(Beginning of Provided data)

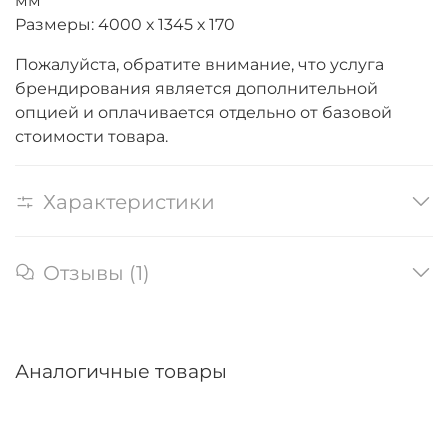
мм
Размеры: 4000 х 1345 х 170
Пожалуйста, обратите внимание, что услуга
брендирования является дополнительной
опцией и оплачивается отдельно от базовой
стоимости товара.
Характеристики
Отзывы (1)
Аналогичные товары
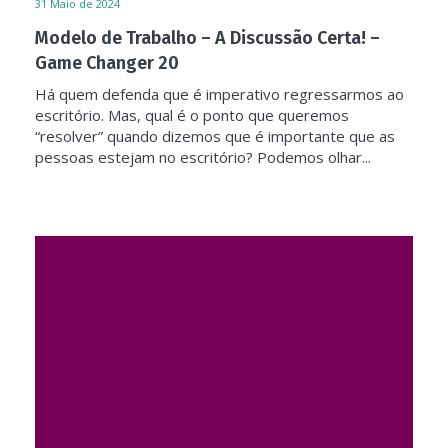
31
Maio de 2024
Modelo de Trabalho – A Discussão Certa! –
Game Changer 20
Há quem defenda que é imperativo regressarmos ao
escritório. Mas, qual é o ponto que queremos
“resolver” quando dizemos que é importante que as
pessoas estejam no escritório? Podemos olhar...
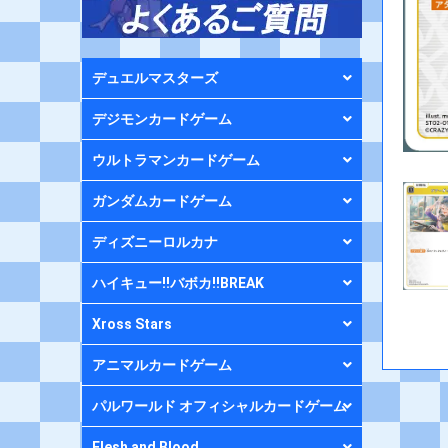
デュエルマスターズ
デジモンカードゲーム
ウルトラマンカードゲーム
ガンダムカードゲーム
ディズニーロルカナ
ハイキュー!!バボカ!!BREAK
Xross Stars
アニマルカードゲーム
パルワールド オフィシャルカードゲーム
Flesh and Blood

(End of Provided data)

State how many lines in the rows above contain the word "escritório". Reply with the number alone.

2